═════ Data provided ═════

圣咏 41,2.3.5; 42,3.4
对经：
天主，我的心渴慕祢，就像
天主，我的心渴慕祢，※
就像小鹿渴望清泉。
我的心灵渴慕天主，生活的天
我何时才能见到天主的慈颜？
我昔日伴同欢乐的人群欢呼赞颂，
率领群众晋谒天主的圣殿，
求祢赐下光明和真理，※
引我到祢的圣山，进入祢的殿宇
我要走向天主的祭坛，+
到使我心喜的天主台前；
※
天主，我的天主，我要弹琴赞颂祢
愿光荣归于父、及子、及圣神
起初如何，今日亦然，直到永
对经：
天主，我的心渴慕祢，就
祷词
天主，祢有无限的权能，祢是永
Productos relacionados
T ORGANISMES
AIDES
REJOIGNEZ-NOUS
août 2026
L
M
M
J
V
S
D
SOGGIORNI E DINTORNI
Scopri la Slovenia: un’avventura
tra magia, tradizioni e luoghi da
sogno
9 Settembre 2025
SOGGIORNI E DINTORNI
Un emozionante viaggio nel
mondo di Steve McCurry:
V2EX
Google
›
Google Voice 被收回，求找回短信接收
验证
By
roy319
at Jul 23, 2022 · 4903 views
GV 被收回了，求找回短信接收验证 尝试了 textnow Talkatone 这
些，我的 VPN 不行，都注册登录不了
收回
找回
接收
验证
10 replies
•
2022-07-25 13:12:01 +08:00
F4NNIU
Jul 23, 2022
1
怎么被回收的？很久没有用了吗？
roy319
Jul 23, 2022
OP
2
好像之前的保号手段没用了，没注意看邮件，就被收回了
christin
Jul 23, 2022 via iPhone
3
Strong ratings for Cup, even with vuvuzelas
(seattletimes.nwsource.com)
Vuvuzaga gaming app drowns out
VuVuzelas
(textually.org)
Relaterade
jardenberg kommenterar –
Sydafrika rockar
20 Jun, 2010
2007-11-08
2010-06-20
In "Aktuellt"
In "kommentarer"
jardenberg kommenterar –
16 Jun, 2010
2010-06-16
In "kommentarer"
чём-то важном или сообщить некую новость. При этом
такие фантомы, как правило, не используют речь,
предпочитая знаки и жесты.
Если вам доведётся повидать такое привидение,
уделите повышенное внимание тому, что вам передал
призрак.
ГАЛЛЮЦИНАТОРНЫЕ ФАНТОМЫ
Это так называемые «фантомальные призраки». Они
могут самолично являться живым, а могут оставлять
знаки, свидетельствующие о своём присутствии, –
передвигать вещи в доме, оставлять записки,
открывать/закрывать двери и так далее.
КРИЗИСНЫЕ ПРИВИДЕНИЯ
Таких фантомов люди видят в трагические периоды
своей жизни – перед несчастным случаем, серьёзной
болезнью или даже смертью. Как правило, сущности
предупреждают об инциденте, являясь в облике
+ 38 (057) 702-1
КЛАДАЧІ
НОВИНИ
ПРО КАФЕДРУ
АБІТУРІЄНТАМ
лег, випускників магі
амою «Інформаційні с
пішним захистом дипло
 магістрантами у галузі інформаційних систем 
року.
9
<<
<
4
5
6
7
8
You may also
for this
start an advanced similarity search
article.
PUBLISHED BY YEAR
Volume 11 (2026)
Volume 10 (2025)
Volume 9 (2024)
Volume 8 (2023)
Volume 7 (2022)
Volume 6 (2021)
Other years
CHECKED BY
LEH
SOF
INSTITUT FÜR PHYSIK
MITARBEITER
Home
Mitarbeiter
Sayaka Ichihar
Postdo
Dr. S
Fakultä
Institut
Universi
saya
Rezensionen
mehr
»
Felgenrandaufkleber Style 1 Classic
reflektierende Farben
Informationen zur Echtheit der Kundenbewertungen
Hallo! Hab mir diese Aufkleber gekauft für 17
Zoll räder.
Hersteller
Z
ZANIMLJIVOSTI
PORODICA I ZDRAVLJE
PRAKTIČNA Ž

═════

> Problem details:
Reproduce all of the material above word for word, keeping every line in its original order.

> Completed task:
圣咏 41,2.3.5; 42,3.4
对经：
天主，我的心渴慕祢，就像
天主，我的心渴慕祢，※
就像小鹿渴望清泉。
我的心灵渴慕天主，生活的天
我何时才能见到天主的慈颜？
我昔日伴同欢乐的人群欢呼赞颂，
率领群众晋谒天主的圣殿，
求祢赐下光明和真理，※
引我到祢的圣山，进入祢的殿宇
我要走向天主的祭坛，+
到使我心喜的天主台前；
※
天主，我的天主，我要弹琴赞颂祢
愿光荣归于父、及子、及圣神
起初如何，今日亦然，直到永
对经：
天主，我的心渴慕祢，就
祷词
天主，祢有无限的权能，祢是永
Productos relacionados
T ORGANISMES
AIDES
REJOIGNEZ-NOUS
août 2026
L
M
M
J
V
S
D
SOGGIORNI E DINTORNI
Scopri la Slovenia: un’avventura
tra magia, tradizioni e luoghi da
sogno
9 Settembre 2025
SOGGIORNI E DINTORNI
Un emozionante viaggio nel
mondo di Steve McCurry:
V2EX
Google
›
Google Voice 被收回，求找回短信接收
验证
By
roy319
at Jul 23, 2022 · 4903 views
GV 被收回了，求找回短信接收验证 尝试了 textnow Talkatone 这
些，我的 VPN 不行，都注册登录不了
收回
找回
接收
验证
10 replies
•
2022-07-25 13:12:01 +08:00
F4NNIU
Jul 23, 2022
1
怎么被回收的？很久没有用了吗？
roy319
Jul 23, 2022
OP
2
好像之前的保号手段没用了，没注意看邮件，就被收回了
christin
Jul 23, 2022 via iPhone
3
Strong ratings for Cup, even with vuvuzelas
(seattletimes.nwsource.com)
Vuvuzaga gaming app drowns out
VuVuzelas
(textually.org)
Relaterade
jardenberg kommenterar –
Sydafrika rockar
20 Jun, 2010
2007-11-08
2010-06-20
In "Aktuellt"
In "kommentarer"
jardenberg kommenterar –
16 Jun, 2010
2010-06-16
In "kommentarer"
чём-то важном или сообщить некую новость. При этом
такие фантомы, как правило, не используют речь,
предпочитая знаки и жесты.
Если вам доведётся повидать такое привидение,
уделите повышенное внимание тому, что вам передал
призрак.
ГАЛЛЮЦИНАТОРНЫЕ ФАНТОМЫ
Это так называемые «фантомальные призраки». Они
могут самолично являться живым, а могут оставлять
знаки, свидетельствующие о своём присутствии, –
передвигать вещи в доме, оставлять записки,
открывать/закрывать двери и так далее.
КРИЗИСНЫЕ ПРИВИДЕНИЯ
Таких фантомов люди видят в трагические периоды
своей жизни – перед несчастным случаем, серьёзной
болезнью или даже смертью. Как правило, сущности
предупреждают об инциденте, являясь в облике
+ 38 (057) 702-1
КЛАДАЧІ
НОВИНИ
ПРО КАФЕДРУ
АБІТУРІЄНТАМ
лег, випускників магі
амою «Інформаційні с
пішним захистом дипло
 магістрантами у галузі інформаційних систем 
року.
9
<<
<
4
5
6
7
8
You may also
for this
start an advanced similarity search
article.
PUBLISHED BY YEAR
Volume 11 (2026)
Volume 10 (2025)
Volume 9 (2024)
Volume 8 (2023)
Volume 7 (2022)
Volume 6 (2021)
Other years
CHECKED BY
LEH
SOF
INSTITUT FÜR PHYSIK
MITARBEITER
Home
Mitarbeiter
Sayaka Ichihar
Postdo
Dr. S
Fakultä
Institut
Universi
saya
Rezensionen
mehr
»
Felgenrandaufkleber Style 1 Classic
reflektierende Farben
Informationen zur Echtheit der Kundenbewertungen
Hallo! Hab mir diese Aufkleber gekauft für 17
Zoll räder.
Hersteller
Z
ZANIMLJIVOSTI
PORODICA I ZDRAVLJE
PRAKTIČNA Ž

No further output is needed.